*ACTIVITY*
Take every line from the records below that includes the word "telephone".

--- PROVIDED ENTRIES ---

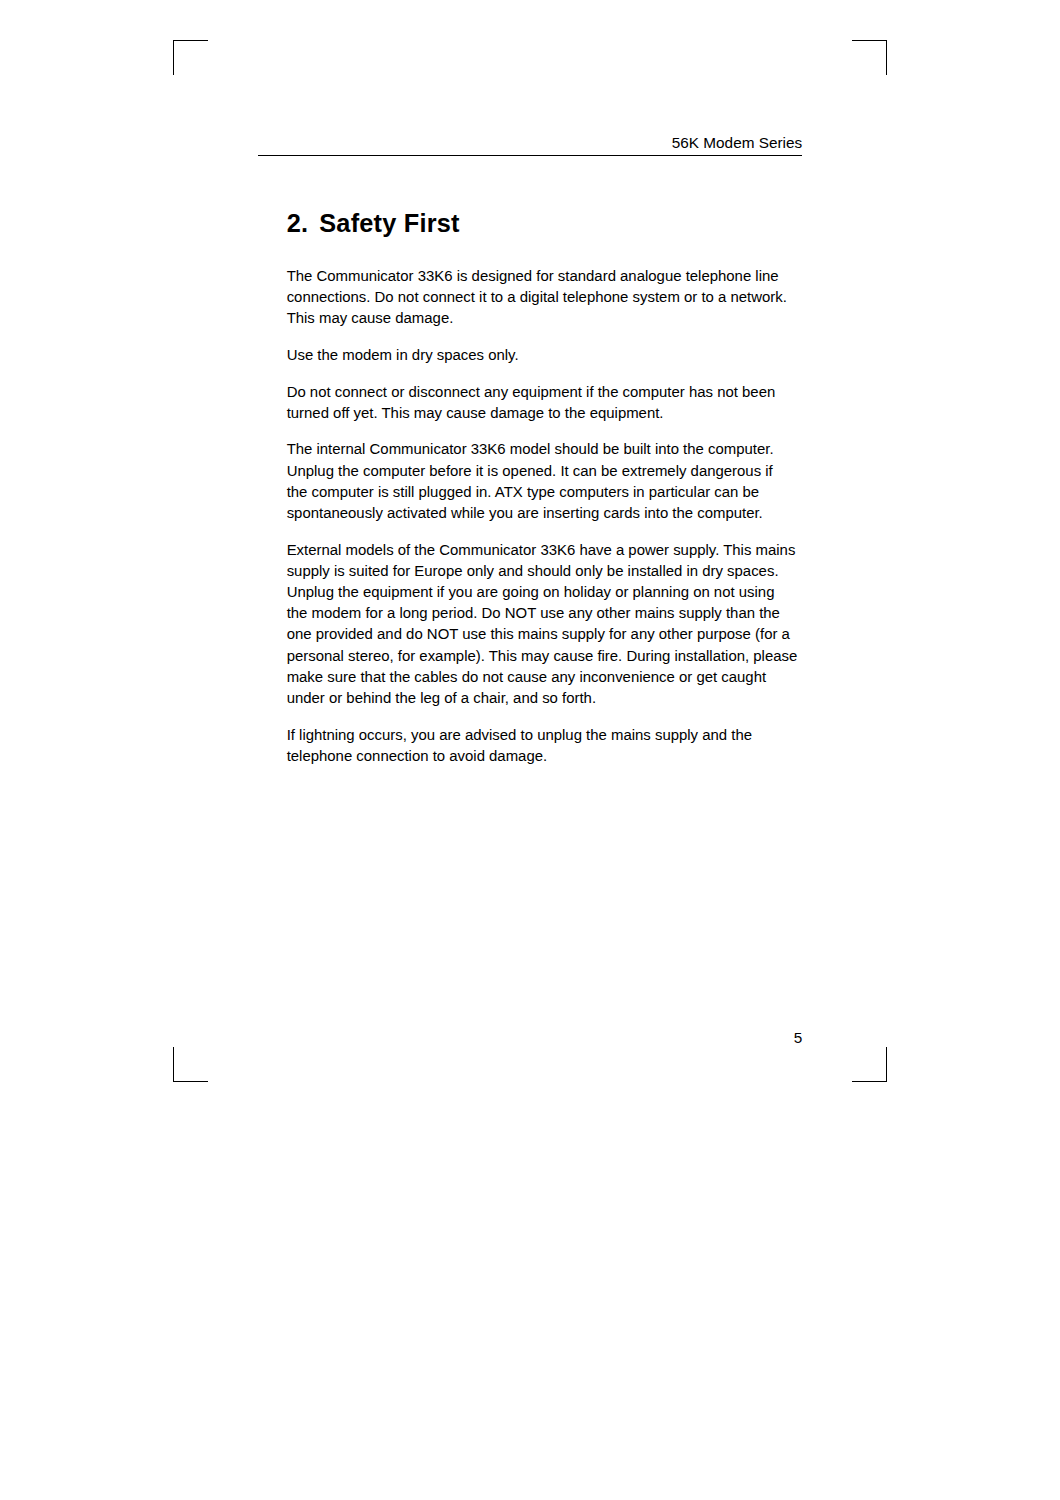56K Modem Series
2. Safety First
The Communicator 33K6 is designed for standard analogue telephone line connections. Do not connect it to a digital telephone system or to a network. This may cause damage.
Use the modem in dry spaces only.
Do not connect or disconnect any equipment if the computer has not been turned off yet. This may cause damage to the equipment.
The internal Communicator 33K6 model should be built into the computer. Unplug the computer before it is opened. It can be extremely dangerous if the computer is still plugged in. ATX type computers in particular can be spontaneously activated while you are inserting cards into the computer.
External models of the Communicator 33K6 have a power supply. This mains supply is suited for Europe only and should only be installed in dry spaces. Unplug the equipment if you are going on holiday or planning on not using the modem for a long period. Do NOT use any other mains supply than the one provided and do NOT use this mains supply for any other purpose (for a personal stereo, for example). This may cause fire. During installation, please make sure that the cables do not cause any inconvenience or get caught under or behind the leg of a chair, and so forth.
If lightning occurs, you are advised to unplug the mains supply and the telephone connection to avoid damage.
5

---

*RESPONSE BELOW*
The Communicator 33K6 is designed for standard analogue telephone line connections. Do not connect it to a digital telephone system or to a network. This may cause damage.
If lightning occurs, you are advised to unplug the mains supply and the telephone connection to avoid damage.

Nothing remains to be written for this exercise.